For increased robustness of the retaining function, the plunger 18 may be provided with a further retaining mean that is a retaining clip 54 with outer diameter D4 larger than the diameter D3 of the aperture 52. The clip 54 is set in a groove arranged in the plunger 18 in a location that is proximate the seal 34 when the plunger 18 is fully inserted inside the bore 14. Also the bell member 48 has to be sufficiently long so, when the plunger 18 travels downwardly the clip 54 remains inside the cylindrical hole 50 travelling from proximate the seal 34 to proximate the aperture 52. During the assembly process, should the seal 34 not retain sufficiently the plunger 18, the plunger 18 will slide until the clip 54 abuts against the bottom wall of the bell member 48 preventing a total disassembly of the plunger 18 and an undesirable fall off.
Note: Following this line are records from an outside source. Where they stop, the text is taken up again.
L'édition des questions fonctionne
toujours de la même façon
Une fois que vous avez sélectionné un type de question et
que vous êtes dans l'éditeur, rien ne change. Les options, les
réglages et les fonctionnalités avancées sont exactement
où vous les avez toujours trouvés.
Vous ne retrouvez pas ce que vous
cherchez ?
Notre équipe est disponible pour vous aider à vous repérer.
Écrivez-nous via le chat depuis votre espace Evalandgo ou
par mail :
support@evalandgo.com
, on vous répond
Also, the outer face 56 of the bell member 48 is slightly conical with apex toward the cam so to ease the engagement and positioning of the spring 30.

Claims

1. (canceled)

2. A pump unit as set in claim 6 wherein the seal is arranged within a seal retaining sleeve attached to the pump head.

3. A pump unit as set in claim 6 wherein the pumping bore opens out of the pump head in a cylindrical recess, the seal being arranged in said cylindrical recess.
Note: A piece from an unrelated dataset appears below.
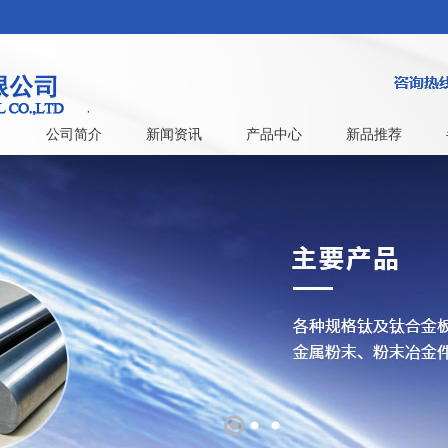
公司简介
新闻资讯
产品中心
新品推荐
4. A pump unit as set in claim 3 further comprising a bell shape member fixed to the pump head in a location surrounding said cylindrical recess, and axially extending to a distal end having an aperture through which the plunger extends.

5. A pump unit as set in claim 4 wherein the plunger is provided with an annular groove in a location that is permanently inside the bell shape member, said groove receiving an annular retaining clip which has an outer diameter that is larger than a diameter of the aperture so to prevent the plunger from accidently falling off the pumping bore during the assembly of the pump unit.

6. A high pressure fuel pump unit comprising:

a pump head;

a cam-follower for cooperating with a rotating cam;

a plunger extending along a longitudinal axis from a first extremity slidably arranged in a pumping bore of the pump head where fuel is pumped, to a second extremity cooperating with the cam-follower lubricated by oil;

a spring compressed between the pump head and the cam-follower for soliciting the cam-follower toward the cam; and

an annular seal arranged around the plunger and fixed to the pump head in order to prevent mixing of fuel with oil; the seal being a double lip seal, its two lips cooperating with the plunger;

wherein the seal solicits the plunger with a surrounding radial force inwardly oriented sufficient to prevent the plunger from accidentally falling off the pump head during the assembly of the pump unit

7. A pump unit as set in claim 2 wherein the pumping bore opens out of the pump head in a cylindrical recess, the seal being arranged in said cylindrical recess.

8. A pump unit as set in claim 7 further comprising a bell shape member fixed to the pump head in a location surrounding said cylindrical recess, and axially extending to a distal end having an aperture through which the plunger extends.

9. A pump unit as set in claim 8 wherein the plunger is provided with an annular groove in a location that is permanently inside the bell shape member, said groove receiving an annular retaining clip which has an outer diameter is larger than a diameter of the aperture so to prevent the plunger from accidently falling off the pumping bore during the assembly of the pump unit.